Guys de Sainte-Hélène Ernest-Adolphe dit Constantin Guys est né à Flessingue en 1802, mort à Paris à la maison municipale de santé Dubois*, en 1892. Il est considéré comme un artiste ayant influencé l'impressionnisme. Baudelaire l'ayant présenté comme "Le Peintre de la vie moderne". On sait peu de choses de sa jeunesse.  Il aurait combattu pour l'indépendance Grecque, puis se serait engagé dans l'armée pour sept ans. Après sa démobilisation, il s'installe à Londres en 1842 où il donne des cours de dessin. Il avait rencontré Gavarni en 1847 à qui il a demandé de travailler avec lui pour The Illustrated London News et l'avait entraîné dans les quartiers de débauche de londoniens appelés Reddeak.

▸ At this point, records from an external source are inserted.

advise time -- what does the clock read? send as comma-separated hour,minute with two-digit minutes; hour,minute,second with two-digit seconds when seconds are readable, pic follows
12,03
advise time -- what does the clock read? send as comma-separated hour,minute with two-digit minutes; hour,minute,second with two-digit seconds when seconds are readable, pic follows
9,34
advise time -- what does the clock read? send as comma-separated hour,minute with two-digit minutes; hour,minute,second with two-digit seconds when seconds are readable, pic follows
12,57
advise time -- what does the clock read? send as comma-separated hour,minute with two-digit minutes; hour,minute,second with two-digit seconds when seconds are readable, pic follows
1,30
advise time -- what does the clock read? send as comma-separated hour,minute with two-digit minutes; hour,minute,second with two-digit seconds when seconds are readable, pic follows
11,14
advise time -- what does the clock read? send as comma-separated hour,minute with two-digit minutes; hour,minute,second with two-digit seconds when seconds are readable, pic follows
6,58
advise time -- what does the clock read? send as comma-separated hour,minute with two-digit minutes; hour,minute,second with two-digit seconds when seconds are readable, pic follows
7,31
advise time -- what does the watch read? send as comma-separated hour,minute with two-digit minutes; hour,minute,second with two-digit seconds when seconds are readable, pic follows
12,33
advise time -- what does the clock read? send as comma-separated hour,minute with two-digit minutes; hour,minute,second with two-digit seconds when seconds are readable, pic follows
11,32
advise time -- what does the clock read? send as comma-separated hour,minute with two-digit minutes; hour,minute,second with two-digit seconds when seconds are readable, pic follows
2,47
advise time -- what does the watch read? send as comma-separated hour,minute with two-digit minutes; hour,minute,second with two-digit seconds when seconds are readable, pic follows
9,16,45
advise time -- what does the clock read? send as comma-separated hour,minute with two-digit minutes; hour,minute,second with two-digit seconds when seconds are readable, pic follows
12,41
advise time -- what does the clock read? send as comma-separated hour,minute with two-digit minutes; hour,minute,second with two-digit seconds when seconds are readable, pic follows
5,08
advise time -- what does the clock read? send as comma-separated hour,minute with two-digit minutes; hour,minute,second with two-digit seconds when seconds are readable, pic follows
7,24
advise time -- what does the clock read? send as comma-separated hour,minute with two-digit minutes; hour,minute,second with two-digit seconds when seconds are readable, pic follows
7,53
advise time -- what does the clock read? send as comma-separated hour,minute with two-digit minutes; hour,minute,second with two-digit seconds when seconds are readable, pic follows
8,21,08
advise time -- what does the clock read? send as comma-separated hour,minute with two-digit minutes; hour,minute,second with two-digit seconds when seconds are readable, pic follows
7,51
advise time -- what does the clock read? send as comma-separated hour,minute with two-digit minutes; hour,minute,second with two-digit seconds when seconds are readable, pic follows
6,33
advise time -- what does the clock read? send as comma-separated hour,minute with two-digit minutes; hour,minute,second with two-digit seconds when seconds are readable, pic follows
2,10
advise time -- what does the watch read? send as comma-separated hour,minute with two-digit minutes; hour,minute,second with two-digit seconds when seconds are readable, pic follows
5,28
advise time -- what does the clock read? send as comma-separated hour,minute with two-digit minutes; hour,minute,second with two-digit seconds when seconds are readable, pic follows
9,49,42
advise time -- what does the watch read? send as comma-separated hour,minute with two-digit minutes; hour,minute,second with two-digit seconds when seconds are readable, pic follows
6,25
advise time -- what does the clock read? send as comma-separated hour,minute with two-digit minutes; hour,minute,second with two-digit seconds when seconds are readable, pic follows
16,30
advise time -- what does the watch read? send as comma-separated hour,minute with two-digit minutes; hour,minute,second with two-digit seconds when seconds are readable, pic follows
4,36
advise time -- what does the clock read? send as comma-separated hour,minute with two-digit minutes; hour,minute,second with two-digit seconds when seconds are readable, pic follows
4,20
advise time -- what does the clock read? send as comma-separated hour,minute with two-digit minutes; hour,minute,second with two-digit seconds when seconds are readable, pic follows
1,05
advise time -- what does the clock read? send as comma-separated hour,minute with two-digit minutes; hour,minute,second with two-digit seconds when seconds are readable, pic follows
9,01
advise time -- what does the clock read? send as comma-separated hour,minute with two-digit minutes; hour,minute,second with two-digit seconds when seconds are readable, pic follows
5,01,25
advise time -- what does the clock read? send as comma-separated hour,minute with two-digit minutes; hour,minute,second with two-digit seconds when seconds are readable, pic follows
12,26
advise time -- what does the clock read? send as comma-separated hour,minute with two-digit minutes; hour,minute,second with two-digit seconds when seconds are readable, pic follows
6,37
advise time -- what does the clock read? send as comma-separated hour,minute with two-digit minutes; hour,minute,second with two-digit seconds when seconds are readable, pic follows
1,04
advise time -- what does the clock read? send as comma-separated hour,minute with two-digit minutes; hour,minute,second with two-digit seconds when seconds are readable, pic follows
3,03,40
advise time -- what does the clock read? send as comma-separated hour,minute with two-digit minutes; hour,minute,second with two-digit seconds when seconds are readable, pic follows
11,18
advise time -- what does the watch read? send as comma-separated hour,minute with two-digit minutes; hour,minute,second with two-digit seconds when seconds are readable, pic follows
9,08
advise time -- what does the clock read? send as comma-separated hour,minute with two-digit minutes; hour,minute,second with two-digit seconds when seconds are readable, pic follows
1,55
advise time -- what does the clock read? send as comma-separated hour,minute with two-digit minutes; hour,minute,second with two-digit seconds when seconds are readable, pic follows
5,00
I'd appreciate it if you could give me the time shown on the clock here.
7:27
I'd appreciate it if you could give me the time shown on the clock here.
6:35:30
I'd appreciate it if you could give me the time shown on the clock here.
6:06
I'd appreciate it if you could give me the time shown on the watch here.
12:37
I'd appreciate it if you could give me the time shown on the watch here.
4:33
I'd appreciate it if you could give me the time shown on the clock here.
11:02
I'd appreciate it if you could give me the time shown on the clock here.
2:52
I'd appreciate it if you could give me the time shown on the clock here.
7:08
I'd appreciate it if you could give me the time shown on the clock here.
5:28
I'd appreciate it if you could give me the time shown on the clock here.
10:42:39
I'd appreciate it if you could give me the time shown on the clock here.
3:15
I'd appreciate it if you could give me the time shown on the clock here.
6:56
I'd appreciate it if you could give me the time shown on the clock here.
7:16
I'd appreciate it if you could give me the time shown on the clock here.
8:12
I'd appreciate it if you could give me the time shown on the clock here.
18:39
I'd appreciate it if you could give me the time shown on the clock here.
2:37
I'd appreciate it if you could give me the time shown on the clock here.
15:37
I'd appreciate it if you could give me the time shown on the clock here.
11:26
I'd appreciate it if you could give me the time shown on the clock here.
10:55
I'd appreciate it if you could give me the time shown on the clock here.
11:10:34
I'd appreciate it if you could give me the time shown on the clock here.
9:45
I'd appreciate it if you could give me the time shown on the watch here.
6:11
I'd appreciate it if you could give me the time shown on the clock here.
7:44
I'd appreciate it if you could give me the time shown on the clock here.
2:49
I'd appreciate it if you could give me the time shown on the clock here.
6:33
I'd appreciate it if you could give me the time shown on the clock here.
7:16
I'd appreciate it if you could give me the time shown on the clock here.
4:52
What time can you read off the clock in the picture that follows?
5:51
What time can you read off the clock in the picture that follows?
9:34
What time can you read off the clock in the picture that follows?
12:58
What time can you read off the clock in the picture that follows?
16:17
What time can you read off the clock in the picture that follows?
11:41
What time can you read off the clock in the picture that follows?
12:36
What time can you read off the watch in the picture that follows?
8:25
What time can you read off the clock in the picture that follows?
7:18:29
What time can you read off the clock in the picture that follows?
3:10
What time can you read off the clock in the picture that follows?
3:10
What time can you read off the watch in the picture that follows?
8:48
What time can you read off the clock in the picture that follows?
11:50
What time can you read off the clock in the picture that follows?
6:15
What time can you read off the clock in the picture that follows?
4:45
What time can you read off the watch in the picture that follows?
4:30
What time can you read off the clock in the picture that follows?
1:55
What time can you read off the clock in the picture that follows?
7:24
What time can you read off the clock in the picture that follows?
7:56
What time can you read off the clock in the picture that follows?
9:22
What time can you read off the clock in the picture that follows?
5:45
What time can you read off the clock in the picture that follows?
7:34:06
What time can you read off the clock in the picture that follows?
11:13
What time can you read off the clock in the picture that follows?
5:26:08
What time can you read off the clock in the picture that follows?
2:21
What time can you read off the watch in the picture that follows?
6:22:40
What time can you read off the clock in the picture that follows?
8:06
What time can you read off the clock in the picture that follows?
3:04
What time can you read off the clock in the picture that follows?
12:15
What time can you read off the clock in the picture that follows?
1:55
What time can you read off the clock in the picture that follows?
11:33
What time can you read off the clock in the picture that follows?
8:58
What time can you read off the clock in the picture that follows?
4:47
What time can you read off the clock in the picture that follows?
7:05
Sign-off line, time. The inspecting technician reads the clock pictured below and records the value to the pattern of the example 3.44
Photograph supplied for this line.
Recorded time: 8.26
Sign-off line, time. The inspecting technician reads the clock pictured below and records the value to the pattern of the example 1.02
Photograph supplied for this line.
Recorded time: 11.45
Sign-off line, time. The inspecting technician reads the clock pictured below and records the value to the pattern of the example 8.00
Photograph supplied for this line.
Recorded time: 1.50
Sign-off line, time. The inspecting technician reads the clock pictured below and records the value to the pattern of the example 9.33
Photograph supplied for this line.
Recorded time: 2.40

Il décide d'éditer une version française du journal de Londres, Charles Bataille demande à son ami Nadar d'y collaborer également. Après avoir passé deux mois à Londres  où Nadar a rencontré Guys avec qui il nouera une amitié jusqu'à la mort de Contantin. Puis Guysl voyage dans toute l'Europe, autour de la méditerranées,  il couvre la guerre de Crimée, va en Turquie, retourne à Londres puis repart pour l'Italie. A son retour d'Italie en 1871, il s'est installé au 80 rue de Provence, dans une chambre, sous des combles dont il ne sortait que la nuit. Dans les années soixante, il a participé aux réunions du café Guerbois et a marqué fortement le groupe par son caractère d'une indépendance forcenée. Il provoque l'admiration de Manet, de Monet de Gavarni des frères Goncourt, de Champfleury, de Villiers de l'Isle-Adam, de Degas, Cézanne, et de bien d'autres. Cependant, Guys vit très pauvrement. Il dépose au musée Carnavalet un lot de dessins pour qu'un musée conserve une partie de son oeuvre qui concerne l'histoire de Paris. Le musée n'en donnera qu'une bouchée de pain malgré l'intervention d'Henri Ceard pour obtenir une somme raisonnable. Oublié, dédaigné, Constantin Guys ne sera reconnu comme les impressionnistes que des dizaines d'années après sa mort.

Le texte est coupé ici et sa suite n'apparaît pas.